Este momento, inspirado por Glucksmann, es fundamental en la historia intelectual en Francia y en Europa porque señala el final de las luchas ideológicas extremas y su total absurdidad frente a unos dramas inmediatos y reales.

Simbólicamente, es el final del marxismo del que procede Glucksmann y al que Sartre había apoyado toda su vida.
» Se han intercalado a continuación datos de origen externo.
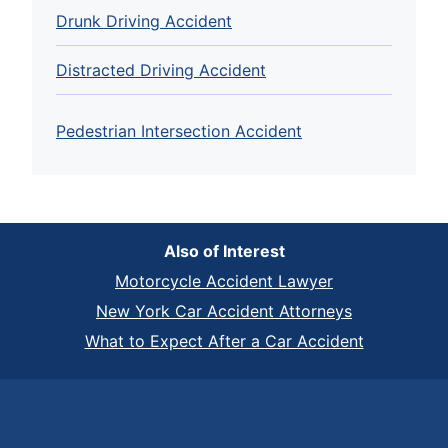
Drunk Driving Accident
Distracted Driving Accident
Pedestrian Intersection Accident
Also of Interest
Motorcycle Accident Lawyer
New York Car Accident Attorneys
What to Expect After a Car Accident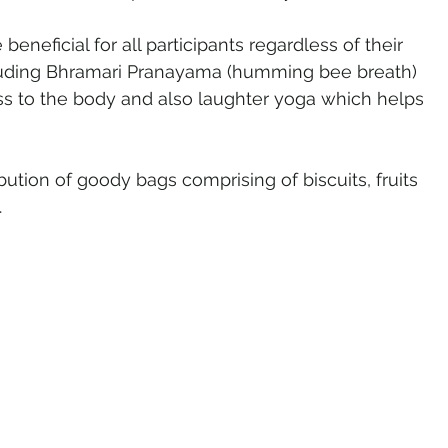
neficial for all participants regardless of their 
uding Bhramari Pranayama (humming bee breath) 
s to the body and also laughter yoga which helps 
bution of goody bags comprising of biscuits, fruits 
.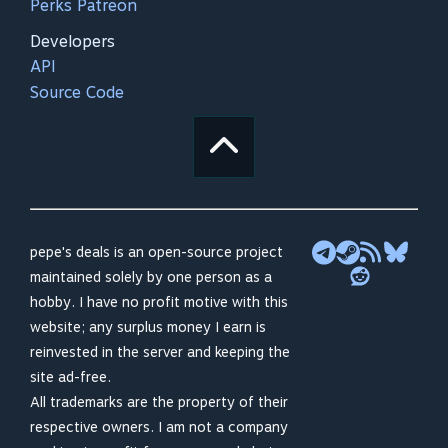
Perks Patreon
Developers
API
Source Code
pepe's deals is an open-source project
maintained solely by one person as a
hobby. I have no profit motive with this
website; any surplus money I earn is
reinvested in the server and keeping the
site ad-free.
All trademarks are the property of their
respective owners. I am not a company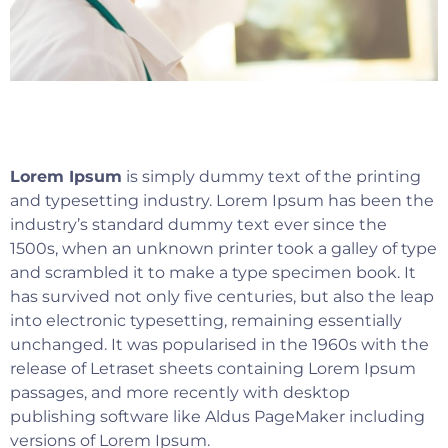
Lorem Ipsum
is simply dummy text of the printing
and typesetting industry. Lorem Ipsum has been the
industry’s standard dummy text ever since the
1500s, when an unknown printer took a galley of type
and scrambled it to make a type specimen book. It
has survived not only five centuries, but also the leap
into electronic typesetting, remaining essentially
unchanged. It was popularised in the 1960s with the
release of Letraset sheets containing Lorem Ipsum
passages, and more recently with desktop
publishing software like Aldus PageMaker including
versions of Lorem Ipsum.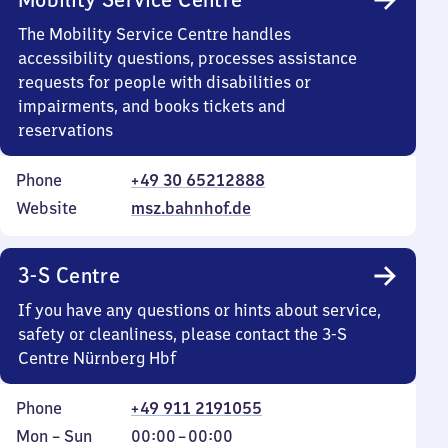
The Mobility Service Centre handles
accessibility questions, processes assistance
requests for people with disabilities or
impairments, and books tickets and
reservations
Phone
+49 30 65212888
Website
msz.bahnhof.de
3-S Centre
If you have any questions or hints about service,
safety or cleanliness, please contact the 3-S
Centre Nürnberg Hbf
Phone
+49 911 2191055
Monday
,
From
Mon
–
Sun
00:00
–
00:00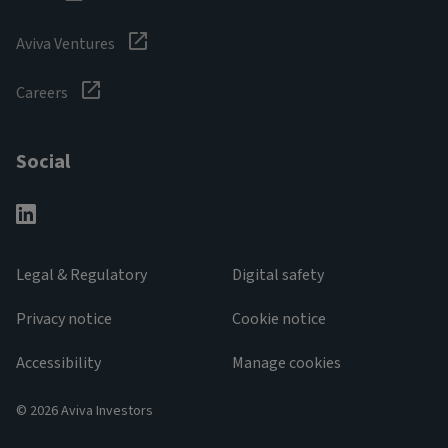
Aviva Ventures
Careers
Social
Legal & Regulatory
Digital safety
Privacy notice
Cookie notice
Accessibility
Manage cookies
© 2026 Aviva Investors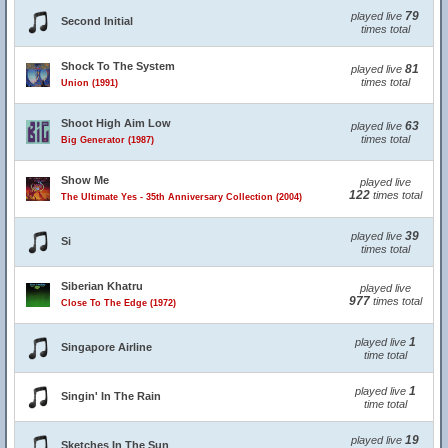
79
played live
Second Initial
times total
Shock To The System
81
played live
times total
Union (1991)
Shoot High Aim Low
63
played live
times total
Big Generator (1987)
Show Me
played live
122
times total
The Ultimate Yes - 35th Anniversary Collection (2004)
39
played live
Si
times total
Siberian Khatru
played live
977
times total
Close To The Edge (1972)
1
played live
Singapore Airline
time total
1
played live
Singin' In The Rain
time total
19
played live
Sketches In The Sun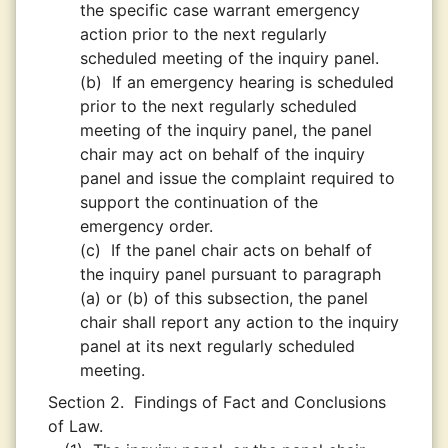
the specific case warrant emergency
action prior to the next regularly
scheduled meeting of the inquiry panel.
(b)
If an emergency hearing is scheduled
prior to the next regularly scheduled
meeting of the inquiry panel, the panel
chair may act on behalf of the inquiry
panel and issue the complaint required to
support the continuation of the
emergency order.
(c)
If the panel chair acts on behalf of
the inquiry panel pursuant to paragraph
(a) or (b) of this subsection, the panel
chair shall report any action to the inquiry
panel at its next regularly scheduled
meeting.
Section 2.
Findings of Fact and Conclusions
of Law.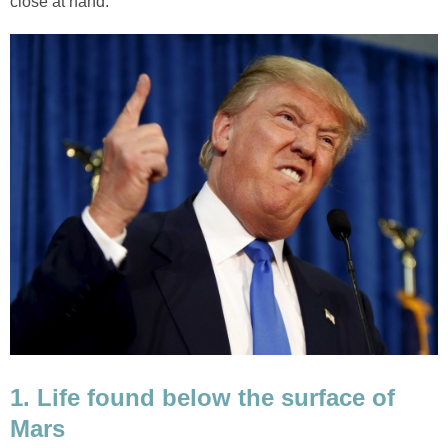
close at hand.
1. Life found below the surface of
Mars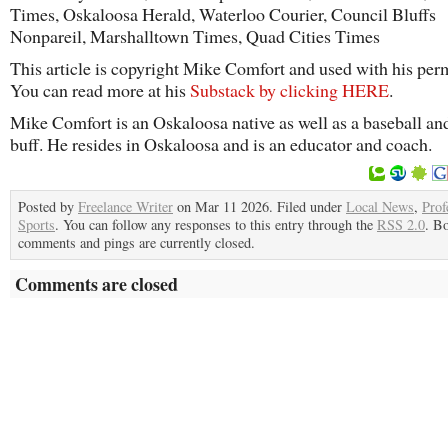
Times, Oskaloosa Herald, Waterloo Courier, Council Bluffs
Nonpareil, Marshalltown Times, Quad Cities Times
This article is copyright Mike Comfort and used with his per
You can read more at his
Substack by clicking HERE
.
Mike Comfort is an Oskaloosa native as well as a baseball an
buff. He resides in Oskaloosa and is an educator and coach.
Posted by
Freelance Writer
on Mar 11 2026. Filed under
Local News
,
Prof
Sports
. You can follow any responses to this entry through the
RSS 2.0
. B
comments and pings are currently closed.
Comments are closed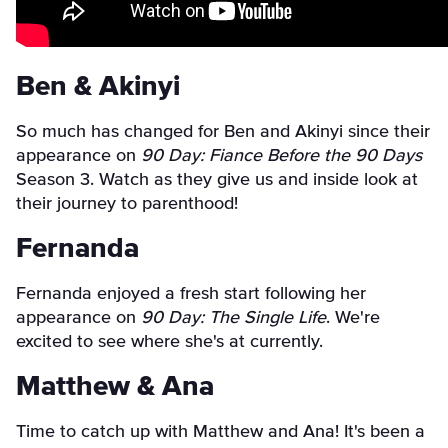
Ben & Akinyi
So much has changed for Ben and Akinyi since their
appearance on
90 Day: Fiance Before the 90 Days
Season 3. Watch as they give us and inside look at
their journey to parenthood!
Fernanda
Fernanda enjoyed a fresh start following her
appearance on
90 Day: The Single Life
. We're
excited to see where she's at currently.
Matthew & Ana
Time to catch up with Matthew and Ana! It's been a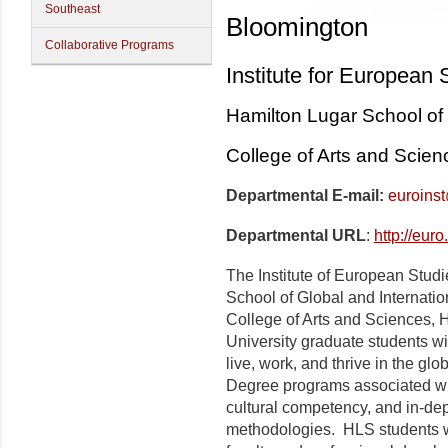
Southeast
Bloomington
Collaborative Programs
Institute for European 
Hamilton Lugar School of 
College of Arts and Scien
Departmental E-mail:
euroins
Departmental URL
:
http://eur
The Institute of European Studie
School of Global and Internatio
College of Arts and Sciences, H
University graduate students wit
live, work, and thrive in the glo
Degree programs associated wi
cultural competency, and in-dept
methodologies. HLS students wil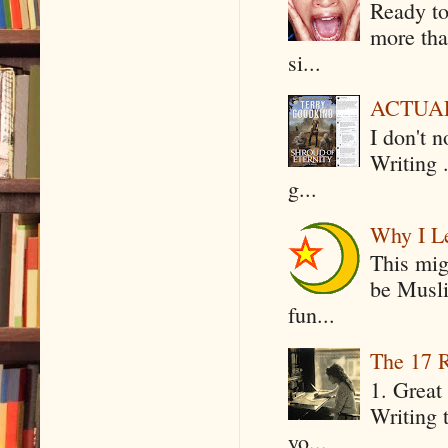
Ready to
more tha
si...
ACTUAL 
I don't 
Writing .
g...
Why I Le
This mig
be Musli
fun...
The 17 R
1. Great 
Writing 
yo...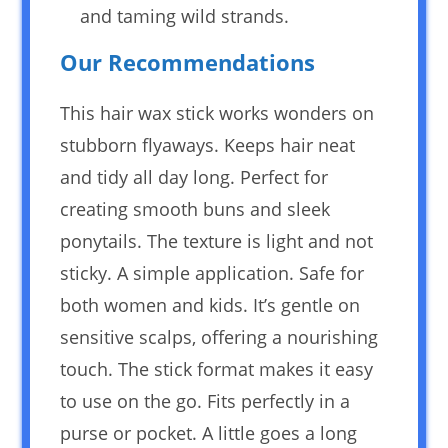
and taming wild strands.
Our Recommendations
This hair wax stick works wonders on
stubborn flyaways. Keeps hair neat
and tidy all day long. Perfect for
creating smooth buns and sleek
ponytails. The texture is light and not
sticky. A simple application. Safe for
both women and kids. It’s gentle on
sensitive scalps, offering a nourishing
touch. The stick format makes it easy
to use on the go. Fits perfectly in a
purse or pocket. A little goes a long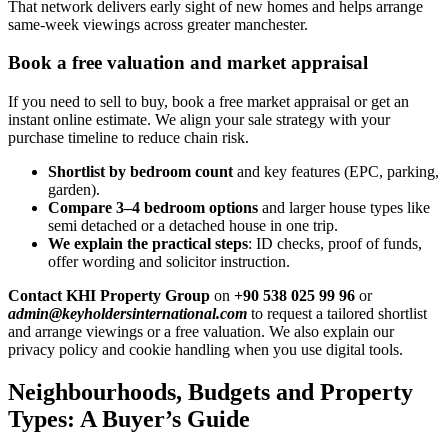
That network delivers early sight of new homes and helps arrange
same-week viewings across greater manchester.
Book a free valuation and market appraisal
If you need to sell to buy, book a free market appraisal or get an
instant online estimate. We align your sale strategy with your
purchase timeline to reduce chain risk.
Shortlist by bedroom count
and key features (EPC, parking,
garden).
Compare 3–4 bedroom options
and larger house types like
semi detached or a detached house in one trip.
We explain the practical steps
: ID checks, proof of funds,
offer wording and solicitor instruction.
Contact KHI Property Group
on
+90 538 025 99 96
or
admin@keyholdersinternational.com
to request a tailored shortlist
and arrange viewings or a free valuation. We also explain our
privacy policy and cookie handling when you use digital tools.
Neighbourhoods, Budgets and Property
Types: A Buyer’s Guide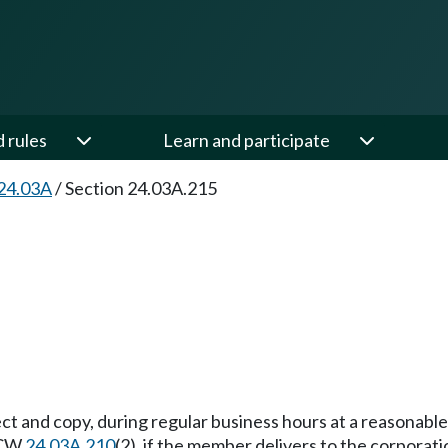
d rules
Learn and participate
24.03A
/
Section 24.03A.215
t and copy, during regular business hours at a reasonable 
 RCW
24.03A.210
(2), if the member delivers to the corporati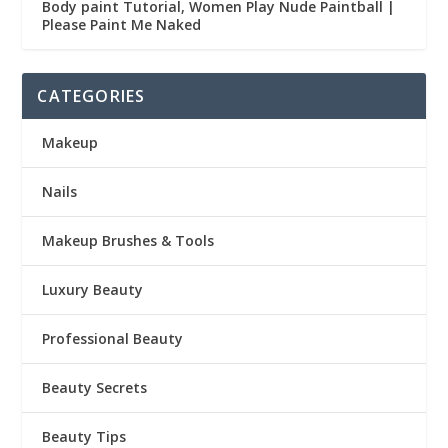
Body paint Tutorial, Women Play Nude Paintball |
Please Paint Me Naked
CATEGORIES
Makeup
Nails
Makeup Brushes & Tools
Luxury Beauty
Professional Beauty
Beauty Secrets
Beauty Tips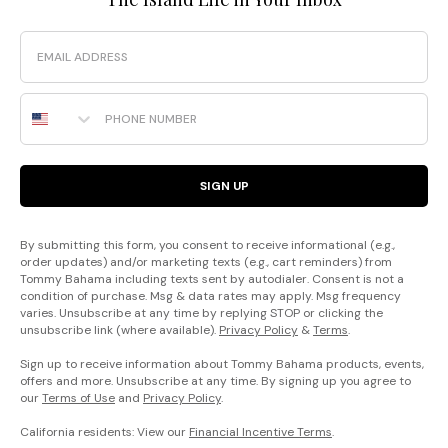
Email
Phone Number
SIGN UP
By submitting this form, you consent to receive informational (e.g.,
order updates) and/or marketing texts (e.g., cart reminders) from
Tommy Bahama including texts sent by autodialer. Consent is not a
condition of purchase. Msg & data rates may apply. Msg frequency
varies. Unsubscribe at any time by replying STOP or clicking the
unsubscribe link (where available).
Privacy Policy
&
Terms
.
Sign up to receive information about Tommy Bahama products, events,
offers and more. Unsubscribe at any time. By signing up you agree to
our
Terms of Use
and
Privacy Policy
.
California residents: View our
Financial Incentive Terms
.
En sus libros, Glucksmann, portavoz de una nueva generación de pensadores a los que llamarán «los nuevos filósofos», no solo había renunciado al comunismo sino que acusaba claramente a este de ser el fundamento teórico de las grandes matanzas del siglo XX. Es lo que Aron siempre había dicho, pero con menos fuerza: los liberales franceses con Aron eran pesimistas y estaban convencidos de la victoria final de la URSS sobre las democracias. Glucksmann, en cambio, como los neoconservadores estadounidenses a los que se sentía próximo, consideraba que se puede vencer al comunismo enfrentándose a él con derechos humanos, la moral contra el sufrimiento, sin discursos enfáticos. Es a lo que se sumó Sartre, ese día, vencido.

«Glucksman se conviertió en el portavoz de cualquier ideología totalitaria, incluido el islamismo»

Fue un momento fundador. Glucksmann, a partir de entonces, se convirtió en el portavoz de las víctimas de cualquier ideología totalitaria, incluido el islamismo al que identificó con el nihilismo cuando se cometieron los atentados del 11-S en Nueva York. Pero surgió un nuevo enemigo de los derechos humanos, más taimado, que Glucksmann no había visto venir: el relativismo cultural. Los occidentales no intervinieron junto a los chechenos aniquilados por los rusos porque, miren ustedes por dónde, los rusos no son como nosotros y no podríamos imponerles nuestras normas humanistas. Glucksmann se encontraba muy desamparado frente a esta hipocresía, que la mayoría de las veces es una máscara de la realpolitik. Nunca se decidió a aceptar esta realpolitik ni esta derrota moral de Occidente, que apoya los derechos humanos solo frente a regímenes débiles, pero que se doblega ante los poderosos, rusos o chinos. Glucksmann sigue siendo el símbolo de la moral en la historia, pero también el de la eficacia relativa de esta moral. Nos hace pensar en estas palabras de Charles Peguy: «Los moralistas tienen las manos blancas, pero no tienen manos». Al menos Glucksmann tuvo las manos blancas hasta el final sin mostrar nunca la más mínima vanidad. Fue un justo y un puro, algo poco frecuente.